On a 10% held-out test split (~50,000 tweets), the paper reports:

| Metric | ISIS class | NOT-ISIS class | Overall |
|---|---|---|---|
| Precision | 0.88 | 0.93 | — |
| Recall | 0.94 | 0.87 | — |
| F1 | 0.91 | 0.90 | — |
| Accuracy | — | — | 0.90 |

See Table 3 of the paper for scaling results at 1K, 10K, 100K, 250K, and 500K training sizes.

## Intended use and limitations

**Intended use.** This model is intended as an automated first-pass filter for detecting pro-ISIS Arabic social media content in research settings — for example, as a cost-effective precursor to a more expensive taxonomy-guided LLM classifier that verifies flagged posts, or as a baseline for Arabic extremism-detection research.

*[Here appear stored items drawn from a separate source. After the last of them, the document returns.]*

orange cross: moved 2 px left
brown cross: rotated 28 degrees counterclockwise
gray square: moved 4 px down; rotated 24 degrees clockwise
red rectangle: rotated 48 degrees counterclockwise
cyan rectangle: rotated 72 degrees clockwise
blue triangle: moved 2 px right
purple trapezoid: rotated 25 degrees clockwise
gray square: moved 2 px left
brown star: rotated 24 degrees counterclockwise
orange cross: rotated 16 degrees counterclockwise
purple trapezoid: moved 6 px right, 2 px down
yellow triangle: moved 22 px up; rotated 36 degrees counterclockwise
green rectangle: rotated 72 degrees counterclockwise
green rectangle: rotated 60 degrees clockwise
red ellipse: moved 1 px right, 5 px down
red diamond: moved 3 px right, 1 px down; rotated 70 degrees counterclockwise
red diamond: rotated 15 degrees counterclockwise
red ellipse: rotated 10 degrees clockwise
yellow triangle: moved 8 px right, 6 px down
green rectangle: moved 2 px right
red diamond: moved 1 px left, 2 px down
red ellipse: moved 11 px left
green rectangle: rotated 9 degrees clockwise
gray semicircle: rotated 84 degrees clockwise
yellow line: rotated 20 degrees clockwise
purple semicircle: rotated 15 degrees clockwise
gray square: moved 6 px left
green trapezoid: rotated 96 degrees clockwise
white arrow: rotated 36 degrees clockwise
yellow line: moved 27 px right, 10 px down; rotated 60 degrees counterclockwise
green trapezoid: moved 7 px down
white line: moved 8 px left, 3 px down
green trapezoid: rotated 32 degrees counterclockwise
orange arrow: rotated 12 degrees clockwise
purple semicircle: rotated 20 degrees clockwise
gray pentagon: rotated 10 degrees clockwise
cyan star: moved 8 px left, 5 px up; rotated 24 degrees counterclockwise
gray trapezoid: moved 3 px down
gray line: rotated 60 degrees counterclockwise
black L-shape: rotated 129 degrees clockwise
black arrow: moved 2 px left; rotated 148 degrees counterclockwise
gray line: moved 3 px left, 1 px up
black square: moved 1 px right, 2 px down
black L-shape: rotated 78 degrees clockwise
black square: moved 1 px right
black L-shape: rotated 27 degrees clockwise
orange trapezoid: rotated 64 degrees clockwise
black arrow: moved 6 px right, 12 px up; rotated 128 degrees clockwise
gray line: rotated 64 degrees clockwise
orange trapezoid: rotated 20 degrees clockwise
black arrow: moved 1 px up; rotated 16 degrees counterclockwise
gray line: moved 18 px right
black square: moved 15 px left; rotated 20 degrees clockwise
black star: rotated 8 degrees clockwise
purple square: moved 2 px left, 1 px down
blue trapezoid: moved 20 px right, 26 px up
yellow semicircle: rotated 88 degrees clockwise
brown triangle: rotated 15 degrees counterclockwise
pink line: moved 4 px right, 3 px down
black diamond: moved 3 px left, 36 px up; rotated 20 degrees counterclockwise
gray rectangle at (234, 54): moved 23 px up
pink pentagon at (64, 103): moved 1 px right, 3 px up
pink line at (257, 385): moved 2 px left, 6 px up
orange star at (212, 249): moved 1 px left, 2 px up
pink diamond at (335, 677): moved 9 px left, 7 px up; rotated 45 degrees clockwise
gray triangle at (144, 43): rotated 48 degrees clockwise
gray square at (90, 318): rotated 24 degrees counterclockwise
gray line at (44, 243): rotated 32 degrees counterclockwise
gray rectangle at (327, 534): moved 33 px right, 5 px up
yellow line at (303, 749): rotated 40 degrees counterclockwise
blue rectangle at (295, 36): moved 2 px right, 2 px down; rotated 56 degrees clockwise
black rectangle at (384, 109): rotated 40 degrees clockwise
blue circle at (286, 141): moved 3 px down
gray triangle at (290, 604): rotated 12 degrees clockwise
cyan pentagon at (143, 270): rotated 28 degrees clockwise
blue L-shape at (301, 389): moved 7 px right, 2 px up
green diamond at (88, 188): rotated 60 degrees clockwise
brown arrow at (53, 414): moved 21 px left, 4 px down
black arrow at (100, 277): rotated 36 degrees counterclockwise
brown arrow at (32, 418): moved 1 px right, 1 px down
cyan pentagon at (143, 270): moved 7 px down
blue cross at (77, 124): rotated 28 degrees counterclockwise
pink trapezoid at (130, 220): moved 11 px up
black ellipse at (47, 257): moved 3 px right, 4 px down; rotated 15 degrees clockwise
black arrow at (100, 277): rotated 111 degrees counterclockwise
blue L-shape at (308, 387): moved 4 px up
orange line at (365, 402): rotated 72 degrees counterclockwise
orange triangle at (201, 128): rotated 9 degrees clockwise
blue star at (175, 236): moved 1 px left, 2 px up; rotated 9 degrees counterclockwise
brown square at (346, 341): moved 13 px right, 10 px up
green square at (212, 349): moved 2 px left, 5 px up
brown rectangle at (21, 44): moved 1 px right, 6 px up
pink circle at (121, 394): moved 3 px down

The label `ISIS` should be read as "appears to endorse, recruit for, or glorify ISIS-affiliated groups" rather than as "mentions ISIS"; the training corpus includes many NOT-ISIS tweets that reference ISIS in neutral or opposing terms.

**Out-of-scope use.** The model has not been validated for:

- Non-Arabic languages (including Arabic-script text in other languages).
- Extremism from other ideological movements (e.g., far-right, other jihadist groups, white-supremacist content). It is trained specifically on ISIS-era material.
- Automated enforcement, account suspension, or any high-stakes moderation decision without human review. False positives on this task have real consequences for individuals.

**Limitations.**

- **Temporal drift.** The underlying Twitter archive is from 2015, when ISIS messaging took specific linguistic forms. Current extremist rhetoric — ISIS-inspired or otherwise — may differ. Performance on recent content is unlikely to match the reported numbers.
- **Dialectal coverage.** Although MARBERT was pretrained on dialectal Arabic, the training labels were generated by an LLM and may underrepresent some dialects and script variants.
- **Label noise.** Training labels come from an LLM (GPT-4o with a taxonomy-guided prompt), not human adjudication. While the paper validates the taxonomy against human judgment on a 2,000-tweet evaluation set, individual training labels may be noisy.
- **Content-type mismatch.** The model was trained on short tweets. Longer documents or multimodal content will be truncated at 128 tokens and performance is undefined.

**Ethical considerations.** Extremism classification is sensitive. Users should consult the accompanying paper's *Limitations* and *Ethical Considerations* sections before deploying this model in any setting beyond research. The model is released under CC-BY-4.0 to encourage responsible use, but redistribution of model outputs on individuals should comply with relevant laws and platform policies.